Everything in the entries except the pictures should be copied exactly.
*** Opening DATASET EXTRACT ***
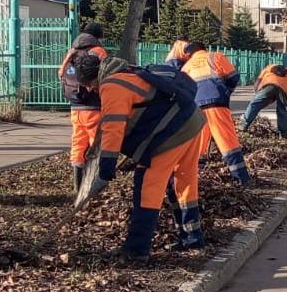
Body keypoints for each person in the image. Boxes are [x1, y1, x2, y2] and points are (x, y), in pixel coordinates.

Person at [74, 54, 206, 262]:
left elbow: (113, 127)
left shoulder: (111, 86)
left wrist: (106, 168)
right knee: (183, 181)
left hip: (173, 133)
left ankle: (137, 250)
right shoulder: (129, 73)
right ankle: (192, 237)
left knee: (147, 186)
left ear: (94, 78)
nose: (89, 90)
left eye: (87, 84)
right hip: (192, 120)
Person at [179, 42, 252, 184]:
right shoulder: (215, 57)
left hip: (196, 109)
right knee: (227, 140)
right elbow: (233, 77)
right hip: (217, 104)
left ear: (189, 54)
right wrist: (226, 91)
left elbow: (184, 91)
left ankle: (199, 176)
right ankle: (240, 177)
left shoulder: (186, 67)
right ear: (204, 49)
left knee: (199, 143)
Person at [58, 23, 109, 189]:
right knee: (96, 142)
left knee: (78, 141)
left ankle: (77, 182)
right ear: (98, 36)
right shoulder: (98, 51)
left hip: (75, 104)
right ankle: (94, 182)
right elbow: (106, 75)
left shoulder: (73, 50)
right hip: (93, 104)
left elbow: (61, 73)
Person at [240, 63, 287, 137]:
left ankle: (244, 125)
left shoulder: (267, 69)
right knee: (281, 110)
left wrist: (257, 94)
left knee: (254, 105)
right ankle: (283, 133)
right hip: (283, 89)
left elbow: (258, 82)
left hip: (268, 86)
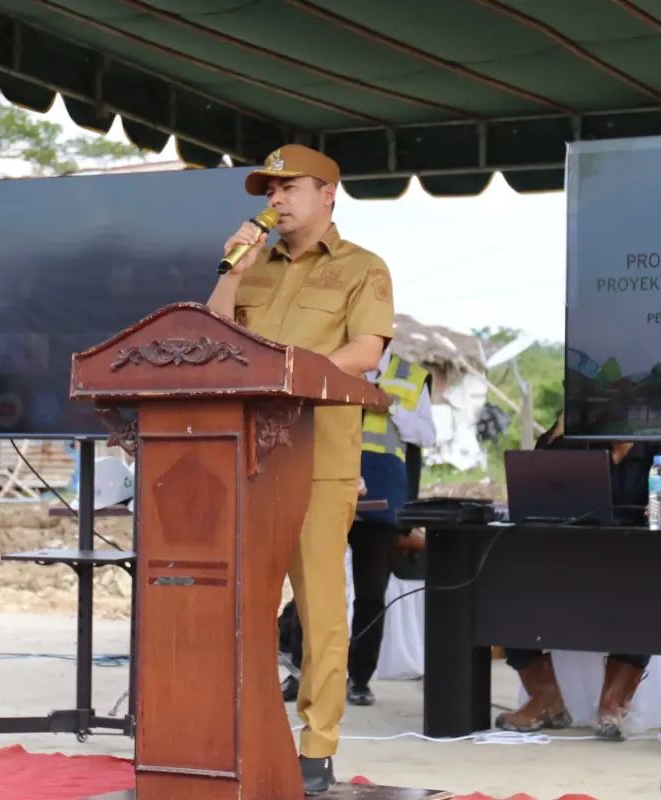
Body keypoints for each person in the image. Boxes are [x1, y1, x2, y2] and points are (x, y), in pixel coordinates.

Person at [207, 144, 394, 795]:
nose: (276, 201)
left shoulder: (362, 269)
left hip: (320, 462)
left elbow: (367, 350)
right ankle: (247, 730)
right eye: (270, 191)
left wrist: (292, 376)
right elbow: (213, 342)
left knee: (319, 611)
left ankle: (316, 748)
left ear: (327, 194)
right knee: (244, 607)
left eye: (289, 188)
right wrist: (232, 272)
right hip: (250, 461)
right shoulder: (252, 268)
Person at [495, 413, 661, 741]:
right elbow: (536, 482)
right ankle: (546, 701)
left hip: (633, 565)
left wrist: (660, 513)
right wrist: (558, 432)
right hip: (572, 562)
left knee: (646, 598)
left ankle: (612, 705)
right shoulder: (578, 448)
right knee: (511, 593)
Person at [280, 347, 434, 705]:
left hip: (380, 500)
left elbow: (426, 435)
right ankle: (305, 674)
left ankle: (359, 679)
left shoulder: (410, 377)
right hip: (327, 486)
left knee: (370, 595)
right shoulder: (330, 364)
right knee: (315, 587)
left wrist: (391, 406)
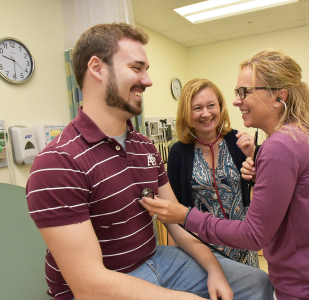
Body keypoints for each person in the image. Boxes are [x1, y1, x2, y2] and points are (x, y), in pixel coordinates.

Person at [26, 23, 273, 300]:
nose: (148, 80)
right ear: (97, 68)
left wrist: (214, 268)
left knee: (256, 283)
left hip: (157, 259)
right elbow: (89, 286)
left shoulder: (144, 147)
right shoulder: (58, 163)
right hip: (102, 283)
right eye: (136, 68)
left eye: (147, 70)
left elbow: (177, 219)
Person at [140, 50, 309, 300]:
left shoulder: (279, 146)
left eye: (245, 92)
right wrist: (262, 175)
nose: (236, 101)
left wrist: (185, 216)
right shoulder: (301, 134)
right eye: (236, 92)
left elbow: (254, 235)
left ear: (278, 97)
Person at [168, 78, 259, 267]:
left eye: (211, 105)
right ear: (186, 112)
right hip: (202, 250)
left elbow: (262, 186)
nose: (206, 114)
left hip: (242, 243)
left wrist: (253, 155)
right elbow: (174, 208)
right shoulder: (179, 152)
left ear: (220, 107)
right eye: (197, 108)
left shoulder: (239, 142)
*** Closing DATASET EXTRACT ***
[RESPONSE BOX]:
Body keypoints for each person in the image. Boxes are [x1, y1, x2, y2] and points are (x, y), in pixel coordinates.

Person at [74, 54, 206, 262]:
left elbow: (113, 127)
left shoulder: (111, 86)
left wrist: (106, 168)
right knee: (183, 181)
left hip: (173, 133)
left ankle: (137, 250)
right shoulder: (129, 73)
right ankle: (192, 237)
left knee: (147, 186)
left ear: (94, 78)
nose: (89, 90)
left eye: (87, 84)
right hip: (192, 120)
Person at [179, 42, 252, 184]:
right shoulder: (215, 57)
left hip: (196, 109)
right knee: (227, 140)
right elbow: (233, 77)
right hip: (217, 104)
left ear: (189, 54)
right wrist: (226, 91)
left elbow: (184, 91)
left ankle: (199, 176)
right ankle: (240, 177)
left shoulder: (186, 67)
right ear: (204, 49)
left knee: (199, 143)
Person at [58, 23, 109, 189]:
right knee: (96, 142)
left knee: (78, 141)
left ankle: (77, 182)
right ear: (98, 36)
right shoulder: (98, 51)
left hip: (75, 104)
right ankle: (94, 182)
right elbow: (106, 75)
left shoulder: (73, 50)
right hip: (93, 104)
left elbow: (61, 73)
Person at [240, 63, 287, 137]:
left ankle: (244, 125)
left shoulder: (267, 69)
right knee: (281, 110)
left wrist: (257, 94)
left knee: (254, 105)
right ankle: (283, 133)
right hip: (283, 89)
left elbow: (258, 82)
left hip: (268, 86)
Body keypoints for each person in the image. Boxes are [x1, y1, x2, y2] and points are (x, y), in pixel coordinates.

Person at [207, 144, 394, 795]:
nose: (276, 201)
left shoulder: (362, 269)
left hip: (320, 462)
left elbow: (367, 350)
right ankle: (247, 730)
right eye: (270, 191)
left wrist: (292, 376)
right elbow: (213, 342)
left knee: (319, 611)
left ankle: (316, 748)
left ear: (327, 194)
right knee: (244, 607)
left eye: (289, 188)
right wrist: (232, 272)
right hip: (250, 461)
right shoulder: (252, 268)
Person at [495, 413, 661, 741]:
right elbow: (536, 482)
right ankle: (546, 701)
left hip: (633, 565)
left wrist: (660, 513)
right wrist: (558, 432)
right hip: (572, 562)
left knee: (646, 598)
left ankle: (612, 705)
right shoulder: (578, 448)
right knee: (511, 593)
Person at [280, 347, 434, 705]:
left hip: (380, 500)
left elbow: (426, 435)
right ankle: (305, 674)
left ankle: (359, 679)
left shoulder: (410, 377)
right hip: (327, 486)
left knee: (370, 595)
right shoulder: (330, 364)
right knee: (315, 587)
left wrist: (391, 406)
Body keypoints for each person in the image. Boxes are [x1, y1, x2, y2] and points are (x, y), in pixel coordinates.

Person at [26, 23, 273, 300]:
nose: (148, 80)
right ear: (97, 68)
left wrist: (214, 268)
left knee: (256, 283)
left hip: (157, 259)
right elbow: (89, 286)
left shoulder: (144, 147)
right shoulder: (58, 163)
right hip: (102, 283)
right eye: (136, 68)
left eye: (147, 70)
left elbow: (177, 219)
Person at [140, 50, 309, 300]:
left shoulder: (279, 146)
left eye: (245, 92)
right wrist: (262, 175)
nose: (236, 101)
left wrist: (185, 216)
right shoulder: (301, 134)
right eye: (236, 92)
left elbow: (254, 235)
left ear: (278, 97)
Person at [168, 78, 259, 267]:
left eye: (211, 105)
right ear: (186, 112)
right hip: (202, 250)
left elbow: (262, 186)
nose: (206, 114)
left hip: (242, 243)
left wrist: (253, 155)
right elbow: (174, 208)
right shoulder: (179, 152)
left ear: (220, 107)
right eye: (197, 108)
left shoulder: (239, 142)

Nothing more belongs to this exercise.